Daisuke necesitó de toda su fuerza de voluntad para no distraerse con la cafetería que estaba cerca del lugar en el que le había tocado repartir volantes, cada cinco minutos su estómago le recordaba que tenía hambre. No fue el único problema que tuvo. La mayoría pasaban de lado y quienes lo tomaban no parecían interesados.

—Creo que puedo ayudarte con eso —le dijo Hikari mientras le mostraba uno de los volantes que había estado repartiendo.

—¿En serio? —preguntó Daisuke notablemente emocionado, era la primera buena noticia que recibía desde que se había propuesto hacer algo para participar en el campeonato nacional.

—Mi hermano juega futbol, creo que podría ayudarlos con su problema —respondió Hikari, en cuanto escuchó que los del equipo de futbol supo que podía y debía ayudar —. Es el capitán de su equipo y ha ganado varios títulos, no podrían encontrar a alguien mejor y no lo digo porque sea mi hermano mayor.

Después de clases Daisuke acompañó a Hikari al entrenamiento de su hermano. Lo primero en lo que pensó fue que había llegado tarde, solo dos estaban entrenando y esos dos que se encontraban corriendo en la plaza también eran los únicos que vestían unos googles. Los dos se encontraban en el suelo quejándose acerca de lo injusto y agotador que era el entrenamiento.

—Hermano —lo llamó Hikari.

Esa pequeña palabra provocó que el resto del equipo se pusiera de pie y comenzaran a hacer algún tipo de ejercicio. Algunos hacían lagartijas, otros sentadillas, ninguno se quedó acostado sin hacer nada, incluso parecían deseosos de entrenar por varias horas más. A Daisuke no le extrañó esa actitud, aunque su relación con Hikari no era tan cercana consideraba que ella era una de las chicas más bonitas de su clase.

Taichi les dedicó una mirada molesta, esta parecía prometer un entrenamiento mucho más exhaustivo del que habían tenido pero nadie parecía notarlo y si lo hicieron parecía que era un precio pequeño en comparación con la atención de Hikari.

—¿Qué te trae por aquí? —le preguntó Taichi, más que molesto parecía preocupado.

—Él es Daisuke —lo presentó Hikari —. Está buscando a un entrenador, tiene una semana para hacerlo porque de lo contrario no podrán participar en el campeonato nacional.

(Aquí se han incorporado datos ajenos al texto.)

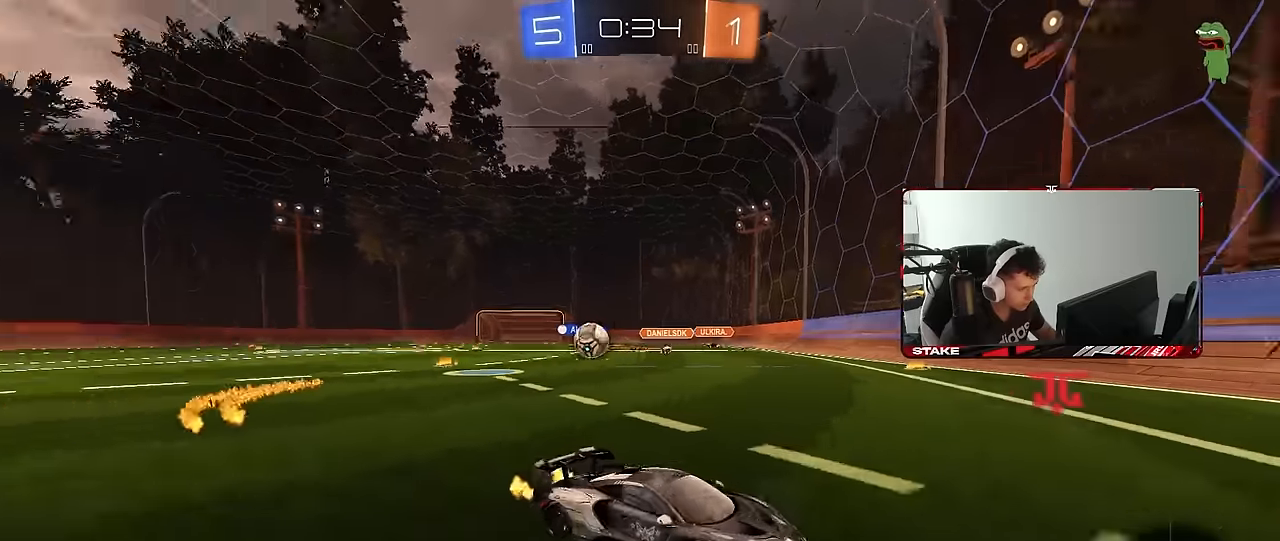
{"keys": ["w"], "mouse": [], "mouse_move": "still", "events": [[33, "d", "down"], [83, "shift", "down"], [233, "shift", "up"], [367, "d", "up"]]}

—Eso es horrible —comentó Taichi horrorizado por lo que consideraba una gran injusticia —. Pueden contar con mi ayuda.

—¡Hey, Taichi! —lo llamó el otro jugador con googles —. Aquí necesitan tu ayuda.

—Voy en un segundo, Takuya —le dijo Taichi para luego dirigirse a Daisuke —. Me avisas cuando tienen entrenamiento o si necesitan que los ayude con algo.

—¡Gracias, Taichi! —respondió Daisuke notablemente emocionado, nunca perdió las esperanzas de poder hacer algo que evitara la descalificación de su equipo pero el saber que lo había logrado le llenaba de alegría.

—Para Taichi el futbol es muy importante —comentó Hikari —, además no se negarñia a ayudar a quienes lo necesitan, lo que les hicieron fue una injusticia.

—¡Te invitó a un helado! —le dijo Daisuke de pronto y al notar la mirada confundida de Hikari se sintió un tanto avergonzado por su impulsividad —, es para agradecerte por lo que has hecho, todo el equipo de futbol está en deuda contigo.

—Supongo que un helado de fresa estaría bien —respondió Hikari con una sonrisa antes de salir corriendo.

Daisuke la siguió. Estaba feliz al saber que podría participar en el campeonato de fútbol pero eso no era lo único en lo que podía pensar. Hikari le había sonreído y en ese momento creyó que lo que había visto era a un ángel, uno que lo ayudó cuando más lo necesitaba.